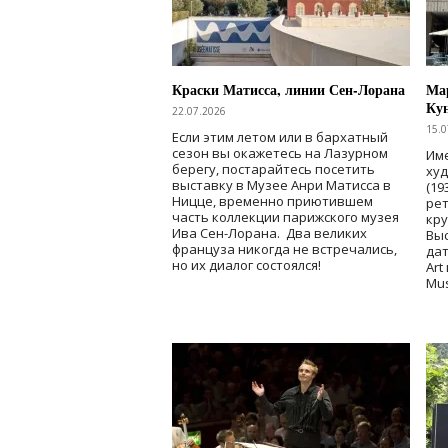
Краски Матисса, линии Сен-Лорана
Мар
Ку
22.07.2026
15.0
Если этим летом или в бархатный
сезон вы окажетесь на Лазурном
Име
берегу, постарайтесь посетить
ху
выставку в Музее Анри Матисса в
(19
Ницце, временно приютившем
рет
часть коллекции парижского музея
кр
Ива Сен-Лорана. Два великих
Выс
француза никогда не встречались,
дат
но их диалог состоялся!
Art
Mu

****************

▶ **ABOUT THIS EXERCISE**: Produce a verbatim copy of every entry, excluding pictures.

▶ **PROBLEM SOLUTION**:
Краски Матисса, линии Сен-Лорана
Мар
Ку
22.07.2026
15.0
Если этим летом или в бархатный
сезон вы окажетесь на Лазурном
Име
берегу, постарайтесь посетить
ху
выставку в Музее Анри Матисса в
(19
Ницце, временно приютившем
рет
часть коллекции парижского музея
кр
Ива Сен-Лорана. Два великих
Выс
француза никогда не встречались,
дат
но их диалог состоялся!
Art
Mu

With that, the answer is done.